I am trying to create lookahead graph for my already trained
position independent kaldi model. First I followed the
mkgraph_lookahead.sh and it stuck on composition of Ha.fst and CL_$N_$P.fst .
There are similar issues below:
It is suggested to use chain model, but I am using chain model already.
-
https://github.com/kaldi-asr/kaldi/issues/4143 It is suggested to omit fstdeterminizestar
Then I have tried to narrow down the issue. I observed that using some mini lexicons allows me to create HCLr.fst and script completes successfully.

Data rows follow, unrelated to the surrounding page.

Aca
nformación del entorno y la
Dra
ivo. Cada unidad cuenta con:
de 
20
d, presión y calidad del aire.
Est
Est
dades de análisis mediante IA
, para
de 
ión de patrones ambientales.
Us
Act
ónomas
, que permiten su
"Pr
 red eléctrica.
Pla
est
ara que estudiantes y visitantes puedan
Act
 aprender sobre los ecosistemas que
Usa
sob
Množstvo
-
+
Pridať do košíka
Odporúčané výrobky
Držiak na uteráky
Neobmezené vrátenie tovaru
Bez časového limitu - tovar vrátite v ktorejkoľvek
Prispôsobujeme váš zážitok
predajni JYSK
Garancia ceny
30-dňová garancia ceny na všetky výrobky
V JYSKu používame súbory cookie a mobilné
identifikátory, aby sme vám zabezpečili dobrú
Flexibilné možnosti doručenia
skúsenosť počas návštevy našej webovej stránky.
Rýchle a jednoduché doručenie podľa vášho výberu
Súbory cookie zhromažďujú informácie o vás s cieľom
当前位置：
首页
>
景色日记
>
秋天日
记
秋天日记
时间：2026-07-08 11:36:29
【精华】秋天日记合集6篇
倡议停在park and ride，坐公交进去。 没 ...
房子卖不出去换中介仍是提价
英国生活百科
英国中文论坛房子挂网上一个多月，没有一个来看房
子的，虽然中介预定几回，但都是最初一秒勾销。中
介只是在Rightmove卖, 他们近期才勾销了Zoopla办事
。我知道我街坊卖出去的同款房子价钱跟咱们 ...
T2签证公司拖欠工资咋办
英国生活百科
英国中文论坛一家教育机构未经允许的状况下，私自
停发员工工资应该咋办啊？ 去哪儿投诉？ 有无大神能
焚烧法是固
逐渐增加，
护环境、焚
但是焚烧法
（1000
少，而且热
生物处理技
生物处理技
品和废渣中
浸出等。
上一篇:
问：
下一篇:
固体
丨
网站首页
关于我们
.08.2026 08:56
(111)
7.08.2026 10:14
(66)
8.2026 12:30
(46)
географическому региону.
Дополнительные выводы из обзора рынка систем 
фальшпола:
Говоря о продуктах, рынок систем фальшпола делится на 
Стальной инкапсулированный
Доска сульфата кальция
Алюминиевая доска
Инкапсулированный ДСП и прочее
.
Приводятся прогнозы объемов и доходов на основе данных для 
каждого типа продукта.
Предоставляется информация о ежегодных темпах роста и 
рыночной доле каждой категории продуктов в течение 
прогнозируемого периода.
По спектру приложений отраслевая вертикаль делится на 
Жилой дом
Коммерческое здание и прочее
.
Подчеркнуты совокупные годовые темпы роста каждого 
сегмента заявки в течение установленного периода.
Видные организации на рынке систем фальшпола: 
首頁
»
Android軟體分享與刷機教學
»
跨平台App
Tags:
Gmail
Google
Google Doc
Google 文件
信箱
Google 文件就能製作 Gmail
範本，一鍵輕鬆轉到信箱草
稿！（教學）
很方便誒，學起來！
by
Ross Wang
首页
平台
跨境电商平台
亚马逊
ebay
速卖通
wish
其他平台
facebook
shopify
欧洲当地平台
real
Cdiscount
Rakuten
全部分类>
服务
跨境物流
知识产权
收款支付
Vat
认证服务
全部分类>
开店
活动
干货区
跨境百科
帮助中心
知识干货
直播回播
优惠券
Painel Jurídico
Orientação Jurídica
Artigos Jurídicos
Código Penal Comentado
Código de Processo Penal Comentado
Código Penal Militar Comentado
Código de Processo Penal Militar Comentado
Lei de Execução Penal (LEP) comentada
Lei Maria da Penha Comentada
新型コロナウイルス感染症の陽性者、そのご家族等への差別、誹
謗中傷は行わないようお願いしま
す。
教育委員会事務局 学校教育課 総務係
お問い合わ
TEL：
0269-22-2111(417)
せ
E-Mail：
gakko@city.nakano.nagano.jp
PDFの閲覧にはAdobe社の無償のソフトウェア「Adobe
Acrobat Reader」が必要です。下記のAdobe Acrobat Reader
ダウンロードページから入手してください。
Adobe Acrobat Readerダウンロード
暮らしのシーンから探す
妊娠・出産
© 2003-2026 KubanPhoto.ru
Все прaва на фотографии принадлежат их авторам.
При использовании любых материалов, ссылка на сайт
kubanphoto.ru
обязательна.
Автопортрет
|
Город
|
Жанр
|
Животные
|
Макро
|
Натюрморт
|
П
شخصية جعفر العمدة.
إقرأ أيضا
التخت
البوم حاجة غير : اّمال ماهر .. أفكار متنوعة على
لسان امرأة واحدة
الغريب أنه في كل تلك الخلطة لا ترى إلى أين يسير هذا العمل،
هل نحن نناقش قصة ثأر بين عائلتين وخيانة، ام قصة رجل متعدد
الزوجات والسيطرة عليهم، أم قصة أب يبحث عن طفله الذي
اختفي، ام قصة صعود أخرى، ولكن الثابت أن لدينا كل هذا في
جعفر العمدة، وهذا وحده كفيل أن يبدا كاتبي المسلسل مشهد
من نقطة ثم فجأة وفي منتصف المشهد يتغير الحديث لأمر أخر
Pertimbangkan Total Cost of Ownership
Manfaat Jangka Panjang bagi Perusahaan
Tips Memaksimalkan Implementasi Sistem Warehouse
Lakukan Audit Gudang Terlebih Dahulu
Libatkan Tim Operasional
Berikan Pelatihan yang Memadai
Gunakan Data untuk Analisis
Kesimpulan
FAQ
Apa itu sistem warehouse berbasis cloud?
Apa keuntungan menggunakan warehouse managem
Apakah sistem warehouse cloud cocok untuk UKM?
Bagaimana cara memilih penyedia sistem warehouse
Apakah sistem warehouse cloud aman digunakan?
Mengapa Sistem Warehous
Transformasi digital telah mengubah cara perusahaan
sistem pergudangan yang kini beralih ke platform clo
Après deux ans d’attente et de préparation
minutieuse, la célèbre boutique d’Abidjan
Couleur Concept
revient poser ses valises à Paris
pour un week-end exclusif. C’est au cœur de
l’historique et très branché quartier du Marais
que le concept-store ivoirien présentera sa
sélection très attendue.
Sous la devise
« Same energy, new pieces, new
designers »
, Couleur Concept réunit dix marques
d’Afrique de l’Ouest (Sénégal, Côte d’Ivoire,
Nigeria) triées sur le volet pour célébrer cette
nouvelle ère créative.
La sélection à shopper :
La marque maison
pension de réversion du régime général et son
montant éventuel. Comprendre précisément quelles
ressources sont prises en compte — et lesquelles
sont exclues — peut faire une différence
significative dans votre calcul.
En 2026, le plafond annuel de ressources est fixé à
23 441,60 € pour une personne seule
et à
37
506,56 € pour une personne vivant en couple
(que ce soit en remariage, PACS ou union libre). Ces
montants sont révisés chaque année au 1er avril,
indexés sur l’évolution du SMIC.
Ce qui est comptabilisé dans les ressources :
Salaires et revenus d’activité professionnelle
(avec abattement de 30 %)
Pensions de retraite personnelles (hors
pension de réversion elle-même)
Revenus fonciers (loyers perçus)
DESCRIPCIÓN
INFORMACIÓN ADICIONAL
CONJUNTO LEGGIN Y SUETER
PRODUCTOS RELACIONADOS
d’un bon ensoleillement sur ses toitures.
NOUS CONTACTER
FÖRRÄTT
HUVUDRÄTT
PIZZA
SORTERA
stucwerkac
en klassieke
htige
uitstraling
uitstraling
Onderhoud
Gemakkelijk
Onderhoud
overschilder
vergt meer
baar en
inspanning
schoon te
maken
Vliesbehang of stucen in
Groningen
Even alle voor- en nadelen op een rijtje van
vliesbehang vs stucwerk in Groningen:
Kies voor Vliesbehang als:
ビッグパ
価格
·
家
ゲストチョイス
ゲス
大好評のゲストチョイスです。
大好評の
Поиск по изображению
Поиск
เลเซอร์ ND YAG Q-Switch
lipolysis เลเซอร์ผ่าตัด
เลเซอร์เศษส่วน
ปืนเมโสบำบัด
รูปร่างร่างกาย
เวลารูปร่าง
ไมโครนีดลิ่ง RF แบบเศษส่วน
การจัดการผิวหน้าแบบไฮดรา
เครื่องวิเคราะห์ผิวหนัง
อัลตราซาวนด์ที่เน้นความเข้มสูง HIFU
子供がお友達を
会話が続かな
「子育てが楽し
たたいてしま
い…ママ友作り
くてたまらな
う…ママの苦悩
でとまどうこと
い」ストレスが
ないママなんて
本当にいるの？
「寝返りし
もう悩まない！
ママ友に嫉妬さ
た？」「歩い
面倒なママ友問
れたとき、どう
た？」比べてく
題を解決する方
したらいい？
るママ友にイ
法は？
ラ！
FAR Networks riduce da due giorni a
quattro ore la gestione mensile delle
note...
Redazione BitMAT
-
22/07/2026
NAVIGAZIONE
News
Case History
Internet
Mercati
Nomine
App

Here are the different mini lexicons and their results:
- Words are "GO" and "I" (it has single phone pronunciation), can't complete
GO G OW
I AY
<UNK> SPN
- Words are "GO" and "IS", completes successfully.
GO G OWIS IH Z
<UNK> SPN- I tried a small hack by changing pronunciation of "I" like below, it completes successfully.
GO G OW
I AY AY
<UNK> SPN
I thought it was related to single phone pronunciations. However, the lexicon below makes it stuck, while it completes successfully if I remove anyone of the words.
AS AE Z
AS EH Z
AT AE T
FOR F AO R
FOR F ER0
FOR F R ER0
<UNK> SPN
I think it is related to transitions introduced by specific contexts, they make HCL nondeterminizable for my tree and model. Because even if I use single word lexicons with "
I AY" or "
I AY AY" , the latter one completes while the former fails. Because the former one has extra contexts below (you can find full lists in attached files):
SPN/AY/SIL
SPN/AY/SPN
SPN/AY/<eps>
SIL/AY/SIL
SIL/AY/SPN
SIL/AY/<eps>
<eps>/AY/SIL
<eps>/AY/SPN
<eps>/AY/<eps>
My question is that is it possible to make HCL determinizable? Because omitting
fstdeterminizestar makes output HCLr.fst much bigger. (which has redundancy and slows down decoding)
I can share my model and tree if it is necessary.